(Saved entries)

------------------------------------------------------------------------

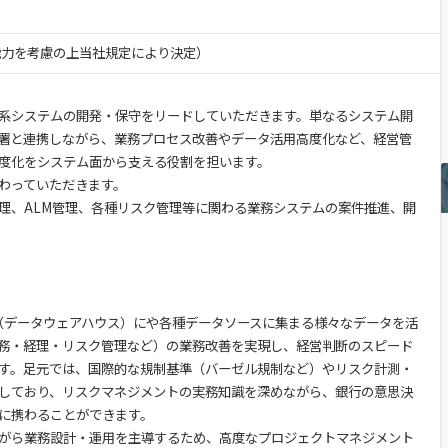
・能力を考慮の上当社規定により決定）
系システムの開発・保守をリードしていただきます。単なるシステム開
署と連携しながら、業務プロセス改善やデータ活用高度化など、経営管
度化をシステム面から支える役割を担います。
わっていただきます。
理、ALM管理、各種リスク管理等に関わる業務システムの案件推進、開
（データウェアハウス）にや各種データソースに集まる様々なデータを活
務・経理・リスク管理など）の業務改善を実現し、経営判断のスピード
す。足元では、国際的な規制基準（バーゼル規制など）やリスク計測・
しており、リスクマネジメントの実務知識を深めながら、銀行の意思決
に携わることができます。
がら業務設計・運用を主導するため、高度なプロジェクトマネジメント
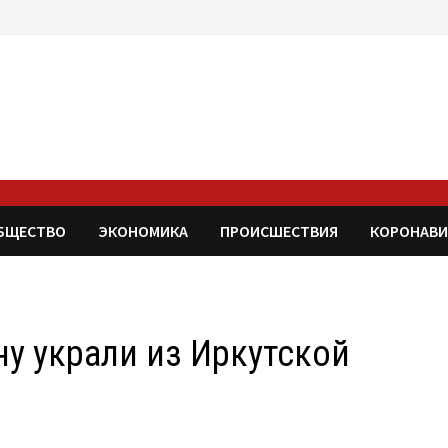
БЩЕСТВО
ЭКОНОМИКА
ПРОИСШЕСТВИЯ
КОРОНАВИ
ну украли из Иркутской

------------------------------------------------------------------------

* AIM OF THE EXERCISE
How many lines in the records above contain the string "銀行の意思決"? Case counts, and the reply should be only the number.

* SOLUTION BELOW
1